Code change snippets:
================

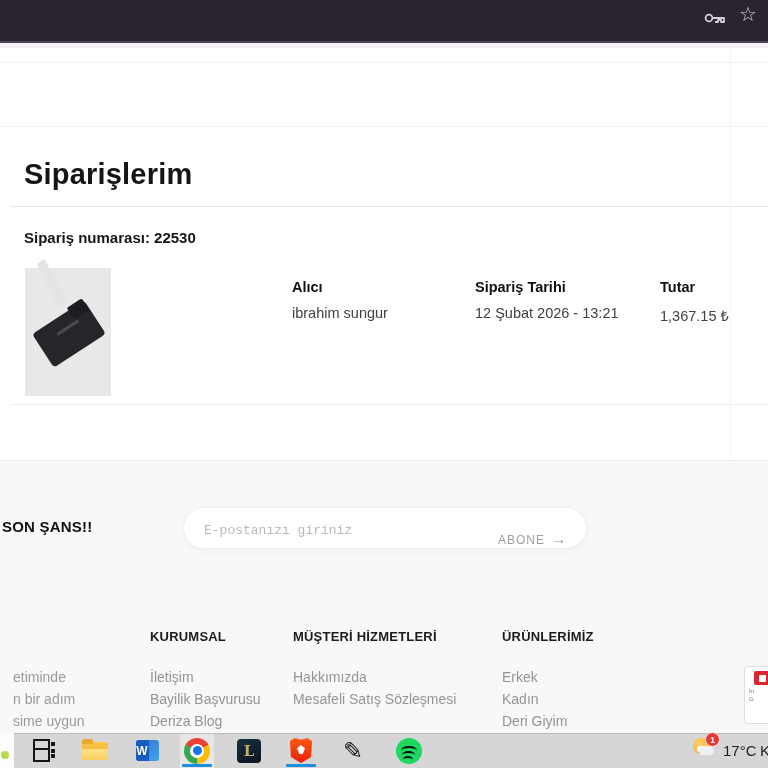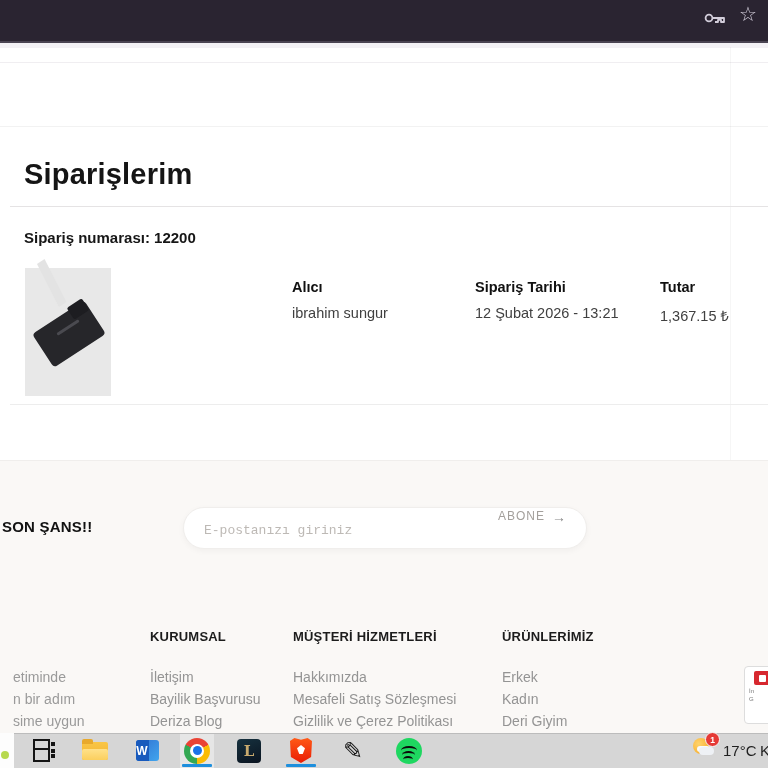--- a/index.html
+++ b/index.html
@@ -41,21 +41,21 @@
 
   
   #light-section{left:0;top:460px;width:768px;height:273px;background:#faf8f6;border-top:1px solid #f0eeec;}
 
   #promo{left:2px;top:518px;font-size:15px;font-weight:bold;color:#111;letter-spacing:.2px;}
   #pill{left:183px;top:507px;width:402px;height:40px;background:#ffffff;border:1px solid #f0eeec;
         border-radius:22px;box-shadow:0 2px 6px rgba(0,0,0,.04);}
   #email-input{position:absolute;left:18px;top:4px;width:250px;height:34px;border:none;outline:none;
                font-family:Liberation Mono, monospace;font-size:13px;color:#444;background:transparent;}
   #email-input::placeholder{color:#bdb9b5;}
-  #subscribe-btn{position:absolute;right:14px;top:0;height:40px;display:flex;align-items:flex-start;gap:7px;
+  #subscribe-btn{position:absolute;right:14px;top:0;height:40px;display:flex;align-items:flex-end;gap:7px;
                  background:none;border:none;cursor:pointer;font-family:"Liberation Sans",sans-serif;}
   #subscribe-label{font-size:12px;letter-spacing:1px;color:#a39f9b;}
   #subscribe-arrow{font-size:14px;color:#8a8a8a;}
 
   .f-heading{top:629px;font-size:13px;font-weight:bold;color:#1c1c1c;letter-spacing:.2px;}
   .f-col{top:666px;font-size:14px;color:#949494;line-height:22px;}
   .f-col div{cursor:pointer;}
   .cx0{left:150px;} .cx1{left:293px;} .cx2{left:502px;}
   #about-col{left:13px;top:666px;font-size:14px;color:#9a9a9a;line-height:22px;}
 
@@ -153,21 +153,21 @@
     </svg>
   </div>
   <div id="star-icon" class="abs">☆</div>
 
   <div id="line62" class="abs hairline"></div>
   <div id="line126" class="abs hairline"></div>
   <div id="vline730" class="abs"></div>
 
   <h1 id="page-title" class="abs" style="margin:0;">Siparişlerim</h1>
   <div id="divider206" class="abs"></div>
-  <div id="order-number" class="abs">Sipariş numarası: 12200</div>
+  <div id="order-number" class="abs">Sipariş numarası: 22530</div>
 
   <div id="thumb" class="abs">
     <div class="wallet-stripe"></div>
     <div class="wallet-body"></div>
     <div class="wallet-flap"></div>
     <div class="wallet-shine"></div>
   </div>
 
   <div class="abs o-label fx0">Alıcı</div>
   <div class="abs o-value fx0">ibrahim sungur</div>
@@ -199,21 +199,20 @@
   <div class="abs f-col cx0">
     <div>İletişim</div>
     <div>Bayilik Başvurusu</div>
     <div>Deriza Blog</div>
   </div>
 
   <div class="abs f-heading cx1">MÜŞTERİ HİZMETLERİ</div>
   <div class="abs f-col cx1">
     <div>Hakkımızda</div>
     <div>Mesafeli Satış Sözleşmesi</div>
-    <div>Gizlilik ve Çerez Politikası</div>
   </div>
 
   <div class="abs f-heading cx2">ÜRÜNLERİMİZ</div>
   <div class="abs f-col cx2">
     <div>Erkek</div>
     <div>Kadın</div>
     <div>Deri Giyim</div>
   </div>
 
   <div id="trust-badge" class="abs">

================

Task brief:
Write out every line of the entries above exactly, and omit their pictures.

Your response:
--- a/index.html
+++ b/index.html
@@ -41,21 +41,21 @@
 
   
   #light-section{left:0;top:460px;width:768px;height:273px;background:#faf8f6;border-top:1px solid #f0eeec;}
 
   #promo{left:2px;top:518px;font-size:15px;font-weight:bold;color:#111;letter-spacing:.2px;}
   #pill{left:183px;top:507px;width:402px;height:40px;background:#ffffff;border:1px solid #f0eeec;
         border-radius:22px;box-shadow:0 2px 6px rgba(0,0,0,.04);}
   #email-input{position:absolute;left:18px;top:4px;width:250px;height:34px;border:none;outline:none;
                font-family:Liberation Mono, monospace;font-size:13px;color:#444;background:transparent;}
   #email-input::placeholder{color:#bdb9b5;}
-  #subscribe-btn{position:absolute;right:14px;top:0;height:40px;display:flex;align-items:flex-start;gap:7px;
+  #subscribe-btn{position:absolute;right:14px;top:0;height:40px;display:flex;align-items:flex-end;gap:7px;
                  background:none;border:none;cursor:pointer;font-family:"Liberation Sans",sans-serif;}
   #subscribe-label{font-size:12px;letter-spacing:1px;color:#a39f9b;}
   #subscribe-arrow{font-size:14px;color:#8a8a8a;}
 
   .f-heading{top:629px;font-size:13px;font-weight:bold;color:#1c1c1c;letter-spacing:.2px;}
   .f-col{top:666px;font-size:14px;color:#949494;line-height:22px;}
   .f-col div{cursor:pointer;}
   .cx0{left:150px;} .cx1{left:293px;} .cx2{left:502px;}
   #about-col{left:13px;top:666px;font-size:14px;color:#9a9a9a;line-height:22px;}
 
@@ -153,21 +153,21 @@
     </svg>
   </div>
   <div id="star-icon" class="abs">☆</div>
 
   <div id="line62" class="abs hairline"></div>
   <div id="line126" class="abs hairline"></div>
   <div id="vline730" class="abs"></div>
 
   <h1 id="page-title" class="abs" style="margin:0;">Siparişlerim</h1>
   <div id="divider206" class="abs"></div>
-  <div id="order-number" class="abs">Sipariş numarası: 12200</div>
+  <div id="order-number" class="abs">Sipariş numarası: 22530</div>
 
   <div id="thumb" class="abs">
     <div class="wallet-stripe"></div>
     <div class="wallet-body"></div>
     <div class="wallet-flap"></div>
     <div class="wallet-shine"></div>
   </div>
 
   <div class="abs o-label fx0">Alıcı</div>
   <div class="abs o-value fx0">ibrahim sungur</div>
@@ -199,21 +199,20 @@
   <div class="abs f-col cx0">
     <div>İletişim</div>
     <div>Bayilik Başvurusu</div>
     <div>Deriza Blog</div>
   </div>
 
   <div class="abs f-heading cx1">MÜŞTERİ HİZMETLERİ</div>
   <div class="abs f-col cx1">
     <div>Hakkımızda</div>
     <div>Mesafeli Satış Sözleşmesi</div>
-    <div>Gizlilik ve Çerez Politikası</div>
   </div>
 
   <div class="abs f-heading cx2">ÜRÜNLERİMİZ</div>
   <div class="abs f-col cx2">
     <div>Erkek</div>
     <div>Kadın</div>
     <div>Deri Giyim</div>
   </div>
 
   <div id="trust-badge" class="abs">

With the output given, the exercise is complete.